### Brief
Copy the records word for word. Begin at their first line and stop after the line that contains "食，均衡营养，多吃新鲜的蔬菜、水果、全谷物、瘦肉、鱼类等", including that line.

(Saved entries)
---*---

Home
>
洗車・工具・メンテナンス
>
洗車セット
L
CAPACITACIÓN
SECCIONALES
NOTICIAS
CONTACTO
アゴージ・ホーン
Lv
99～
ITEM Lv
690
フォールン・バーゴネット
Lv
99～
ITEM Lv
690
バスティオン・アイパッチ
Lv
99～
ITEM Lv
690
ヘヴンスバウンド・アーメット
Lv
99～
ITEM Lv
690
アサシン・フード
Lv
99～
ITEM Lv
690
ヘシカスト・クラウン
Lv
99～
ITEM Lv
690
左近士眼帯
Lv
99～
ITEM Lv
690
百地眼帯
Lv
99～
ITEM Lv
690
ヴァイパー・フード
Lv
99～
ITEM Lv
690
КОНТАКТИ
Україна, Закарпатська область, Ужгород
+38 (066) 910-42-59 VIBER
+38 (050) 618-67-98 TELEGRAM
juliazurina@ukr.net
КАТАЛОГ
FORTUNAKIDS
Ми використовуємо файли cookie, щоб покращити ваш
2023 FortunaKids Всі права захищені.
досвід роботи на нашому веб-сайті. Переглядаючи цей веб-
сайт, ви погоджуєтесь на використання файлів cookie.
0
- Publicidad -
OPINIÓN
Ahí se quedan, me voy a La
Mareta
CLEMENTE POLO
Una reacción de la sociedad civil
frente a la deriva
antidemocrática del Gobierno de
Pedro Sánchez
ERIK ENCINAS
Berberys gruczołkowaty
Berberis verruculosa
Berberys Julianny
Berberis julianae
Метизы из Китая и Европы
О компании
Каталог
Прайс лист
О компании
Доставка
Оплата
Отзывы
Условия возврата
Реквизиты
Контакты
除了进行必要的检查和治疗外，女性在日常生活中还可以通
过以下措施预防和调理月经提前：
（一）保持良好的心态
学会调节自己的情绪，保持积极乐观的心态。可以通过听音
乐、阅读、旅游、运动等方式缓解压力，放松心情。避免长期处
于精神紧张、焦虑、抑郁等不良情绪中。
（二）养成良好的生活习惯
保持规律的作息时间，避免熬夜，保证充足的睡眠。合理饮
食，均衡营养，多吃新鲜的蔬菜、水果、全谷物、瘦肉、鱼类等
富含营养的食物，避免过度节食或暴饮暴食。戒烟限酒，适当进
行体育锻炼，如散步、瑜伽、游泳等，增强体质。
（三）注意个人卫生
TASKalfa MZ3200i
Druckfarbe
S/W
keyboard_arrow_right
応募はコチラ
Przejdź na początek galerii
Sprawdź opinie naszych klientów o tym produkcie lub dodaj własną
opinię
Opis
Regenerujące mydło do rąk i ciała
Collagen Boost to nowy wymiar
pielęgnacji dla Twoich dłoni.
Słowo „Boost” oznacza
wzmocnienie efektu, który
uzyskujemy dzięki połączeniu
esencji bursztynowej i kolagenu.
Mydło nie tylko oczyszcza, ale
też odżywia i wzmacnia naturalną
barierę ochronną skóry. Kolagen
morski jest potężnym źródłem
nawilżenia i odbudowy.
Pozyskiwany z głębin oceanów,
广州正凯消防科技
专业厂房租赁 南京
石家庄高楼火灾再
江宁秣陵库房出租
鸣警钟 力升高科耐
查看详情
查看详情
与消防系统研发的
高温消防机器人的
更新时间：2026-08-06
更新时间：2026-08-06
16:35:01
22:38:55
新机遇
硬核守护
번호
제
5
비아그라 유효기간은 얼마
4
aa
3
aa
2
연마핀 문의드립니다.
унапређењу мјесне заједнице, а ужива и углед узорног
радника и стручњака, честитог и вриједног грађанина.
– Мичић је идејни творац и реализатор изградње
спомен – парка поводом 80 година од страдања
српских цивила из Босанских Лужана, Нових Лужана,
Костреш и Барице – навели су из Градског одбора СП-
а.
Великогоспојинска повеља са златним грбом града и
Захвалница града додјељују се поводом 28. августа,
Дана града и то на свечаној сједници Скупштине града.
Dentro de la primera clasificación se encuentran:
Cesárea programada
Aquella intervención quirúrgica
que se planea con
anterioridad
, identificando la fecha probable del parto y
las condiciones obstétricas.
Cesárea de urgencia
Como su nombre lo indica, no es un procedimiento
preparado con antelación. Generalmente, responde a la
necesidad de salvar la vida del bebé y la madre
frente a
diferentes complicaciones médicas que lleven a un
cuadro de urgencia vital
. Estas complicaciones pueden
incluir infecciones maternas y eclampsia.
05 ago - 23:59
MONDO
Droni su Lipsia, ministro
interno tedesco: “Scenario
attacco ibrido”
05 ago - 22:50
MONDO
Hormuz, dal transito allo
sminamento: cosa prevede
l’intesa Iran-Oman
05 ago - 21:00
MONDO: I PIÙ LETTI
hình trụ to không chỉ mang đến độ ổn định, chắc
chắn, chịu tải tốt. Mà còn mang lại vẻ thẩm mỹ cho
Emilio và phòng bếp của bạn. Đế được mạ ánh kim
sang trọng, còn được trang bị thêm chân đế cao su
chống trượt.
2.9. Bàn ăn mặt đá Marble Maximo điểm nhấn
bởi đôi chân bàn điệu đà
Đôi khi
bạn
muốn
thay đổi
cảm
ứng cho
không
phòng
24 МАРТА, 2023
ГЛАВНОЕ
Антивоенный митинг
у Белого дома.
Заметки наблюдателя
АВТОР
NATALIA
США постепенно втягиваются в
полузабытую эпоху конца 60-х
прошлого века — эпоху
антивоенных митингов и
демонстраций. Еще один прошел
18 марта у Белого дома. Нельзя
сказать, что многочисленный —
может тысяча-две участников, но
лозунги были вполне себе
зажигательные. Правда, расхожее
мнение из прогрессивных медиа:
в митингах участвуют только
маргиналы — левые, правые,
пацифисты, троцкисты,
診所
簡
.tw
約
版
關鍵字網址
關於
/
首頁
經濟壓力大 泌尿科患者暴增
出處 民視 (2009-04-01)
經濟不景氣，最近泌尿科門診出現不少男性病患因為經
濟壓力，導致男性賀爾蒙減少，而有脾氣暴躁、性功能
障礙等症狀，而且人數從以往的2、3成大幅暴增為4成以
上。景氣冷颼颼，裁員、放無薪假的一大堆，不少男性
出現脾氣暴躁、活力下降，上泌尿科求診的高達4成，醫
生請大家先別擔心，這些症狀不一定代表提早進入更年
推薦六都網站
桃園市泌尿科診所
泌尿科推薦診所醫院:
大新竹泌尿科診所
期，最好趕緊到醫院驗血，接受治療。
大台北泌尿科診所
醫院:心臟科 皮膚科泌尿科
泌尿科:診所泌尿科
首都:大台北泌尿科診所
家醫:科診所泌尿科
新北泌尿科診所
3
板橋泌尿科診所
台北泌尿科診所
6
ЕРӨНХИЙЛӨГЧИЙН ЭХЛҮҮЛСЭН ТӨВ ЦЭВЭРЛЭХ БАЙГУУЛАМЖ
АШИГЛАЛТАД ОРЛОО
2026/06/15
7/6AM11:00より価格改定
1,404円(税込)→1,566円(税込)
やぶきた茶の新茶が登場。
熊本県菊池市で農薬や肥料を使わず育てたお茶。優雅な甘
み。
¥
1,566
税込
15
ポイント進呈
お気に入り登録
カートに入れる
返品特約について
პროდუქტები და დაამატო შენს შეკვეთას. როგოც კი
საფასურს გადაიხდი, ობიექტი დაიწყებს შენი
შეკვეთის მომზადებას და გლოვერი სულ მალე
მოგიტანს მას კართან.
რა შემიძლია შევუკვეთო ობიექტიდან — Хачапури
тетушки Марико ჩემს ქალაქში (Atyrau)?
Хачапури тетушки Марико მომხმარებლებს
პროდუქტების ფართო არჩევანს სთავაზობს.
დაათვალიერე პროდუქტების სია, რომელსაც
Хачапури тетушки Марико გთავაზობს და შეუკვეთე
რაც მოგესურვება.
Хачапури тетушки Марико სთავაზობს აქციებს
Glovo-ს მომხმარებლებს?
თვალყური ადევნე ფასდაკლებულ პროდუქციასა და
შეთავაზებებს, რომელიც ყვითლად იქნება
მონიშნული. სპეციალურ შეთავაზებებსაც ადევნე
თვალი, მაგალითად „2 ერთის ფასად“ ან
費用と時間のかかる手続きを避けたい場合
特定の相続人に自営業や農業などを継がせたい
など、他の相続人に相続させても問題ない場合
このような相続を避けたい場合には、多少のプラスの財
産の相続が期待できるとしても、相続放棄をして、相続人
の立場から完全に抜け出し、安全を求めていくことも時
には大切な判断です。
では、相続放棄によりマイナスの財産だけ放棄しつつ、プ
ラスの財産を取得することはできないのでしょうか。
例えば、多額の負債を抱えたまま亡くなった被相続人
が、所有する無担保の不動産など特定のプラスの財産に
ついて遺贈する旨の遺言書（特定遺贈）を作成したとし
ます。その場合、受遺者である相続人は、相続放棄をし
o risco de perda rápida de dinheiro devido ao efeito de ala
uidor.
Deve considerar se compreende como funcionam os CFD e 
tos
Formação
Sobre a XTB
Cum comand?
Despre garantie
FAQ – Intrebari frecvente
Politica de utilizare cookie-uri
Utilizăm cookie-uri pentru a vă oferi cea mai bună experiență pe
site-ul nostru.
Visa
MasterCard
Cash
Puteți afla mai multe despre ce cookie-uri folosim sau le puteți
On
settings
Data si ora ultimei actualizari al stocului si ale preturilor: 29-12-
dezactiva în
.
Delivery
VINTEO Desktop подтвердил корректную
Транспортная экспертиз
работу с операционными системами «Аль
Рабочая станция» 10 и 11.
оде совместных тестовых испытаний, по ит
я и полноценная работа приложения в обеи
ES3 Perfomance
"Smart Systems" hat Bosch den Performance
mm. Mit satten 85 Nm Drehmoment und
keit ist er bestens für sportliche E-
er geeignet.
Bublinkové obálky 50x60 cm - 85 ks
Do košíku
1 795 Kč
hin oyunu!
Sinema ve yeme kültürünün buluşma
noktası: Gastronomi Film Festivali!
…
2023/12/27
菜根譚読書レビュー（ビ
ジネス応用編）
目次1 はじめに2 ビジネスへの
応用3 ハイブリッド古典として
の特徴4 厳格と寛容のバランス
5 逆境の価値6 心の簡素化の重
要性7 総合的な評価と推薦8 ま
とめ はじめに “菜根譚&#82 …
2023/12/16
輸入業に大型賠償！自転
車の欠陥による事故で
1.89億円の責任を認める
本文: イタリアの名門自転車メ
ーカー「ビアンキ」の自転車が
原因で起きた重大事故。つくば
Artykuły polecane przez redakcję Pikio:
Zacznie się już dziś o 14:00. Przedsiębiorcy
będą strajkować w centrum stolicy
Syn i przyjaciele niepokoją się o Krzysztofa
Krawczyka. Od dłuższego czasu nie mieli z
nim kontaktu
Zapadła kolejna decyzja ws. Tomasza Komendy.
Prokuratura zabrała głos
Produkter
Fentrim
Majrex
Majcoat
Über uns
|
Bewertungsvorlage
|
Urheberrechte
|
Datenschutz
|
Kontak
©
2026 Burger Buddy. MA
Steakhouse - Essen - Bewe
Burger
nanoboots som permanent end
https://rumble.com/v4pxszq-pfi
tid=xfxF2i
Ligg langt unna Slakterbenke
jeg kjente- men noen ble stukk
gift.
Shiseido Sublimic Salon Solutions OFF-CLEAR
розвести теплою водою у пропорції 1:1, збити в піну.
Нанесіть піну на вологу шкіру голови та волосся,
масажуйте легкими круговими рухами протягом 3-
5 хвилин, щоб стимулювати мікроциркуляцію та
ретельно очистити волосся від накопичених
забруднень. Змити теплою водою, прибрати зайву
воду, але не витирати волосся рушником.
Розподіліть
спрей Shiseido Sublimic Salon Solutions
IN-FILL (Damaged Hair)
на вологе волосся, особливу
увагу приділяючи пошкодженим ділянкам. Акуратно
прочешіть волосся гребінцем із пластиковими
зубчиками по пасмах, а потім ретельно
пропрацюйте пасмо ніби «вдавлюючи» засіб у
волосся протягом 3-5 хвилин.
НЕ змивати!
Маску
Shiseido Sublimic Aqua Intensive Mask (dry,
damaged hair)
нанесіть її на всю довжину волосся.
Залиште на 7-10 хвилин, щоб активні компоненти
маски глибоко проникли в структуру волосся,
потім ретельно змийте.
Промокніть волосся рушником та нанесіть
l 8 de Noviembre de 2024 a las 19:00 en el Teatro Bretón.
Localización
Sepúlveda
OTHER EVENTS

---*---

### Task output
Home
>
洗車・工具・メンテナンス
>
洗車セット
L
CAPACITACIÓN
SECCIONALES
NOTICIAS
CONTACTO
アゴージ・ホーン
Lv
99～
ITEM Lv
690
フォールン・バーゴネット
Lv
99～
ITEM Lv
690
バスティオン・アイパッチ
Lv
99～
ITEM Lv
690
ヘヴンスバウンド・アーメット
Lv
99～
ITEM Lv
690
アサシン・フード
Lv
99～
ITEM Lv
690
ヘシカスト・クラウン
Lv
99～
ITEM Lv
690
左近士眼帯
Lv
99～
ITEM Lv
690
百地眼帯
Lv
99～
ITEM Lv
690
ヴァイパー・フード
Lv
99～
ITEM Lv
690
КОНТАКТИ
Україна, Закарпатська область, Ужгород
+38 (066) 910-42-59 VIBER
+38 (050) 618-67-98 TELEGRAM
juliazurina@ukr.net
КАТАЛОГ
FORTUNAKIDS
Ми використовуємо файли cookie, щоб покращити ваш
2023 FortunaKids Всі права захищені.
досвід роботи на нашому веб-сайті. Переглядаючи цей веб-
сайт, ви погоджуєтесь на використання файлів cookie.
0
- Publicidad -
OPINIÓN
Ahí se quedan, me voy a La
Mareta
CLEMENTE POLO
Una reacción de la sociedad civil
frente a la deriva
antidemocrática del Gobierno de
Pedro Sánchez
ERIK ENCINAS
Berberys gruczołkowaty
Berberis verruculosa
Berberys Julianny
Berberis julianae
Метизы из Китая и Европы
О компании
Каталог
Прайс лист
О компании
Доставка
Оплата
Отзывы
Условия возврата
Реквизиты
Контакты
除了进行必要的检查和治疗外，女性在日常生活中还可以通
过以下措施预防和调理月经提前：
（一）保持良好的心态
学会调节自己的情绪，保持积极乐观的心态。可以通过听音
乐、阅读、旅游、运动等方式缓解压力，放松心情。避免长期处
于精神紧张、焦虑、抑郁等不良情绪中。
（二）养成良好的生活习惯
保持规律的作息时间，避免熬夜，保证充足的睡眠。合理饮
食，均衡营养，多吃新鲜的蔬菜、水果、全谷物、瘦肉、鱼类等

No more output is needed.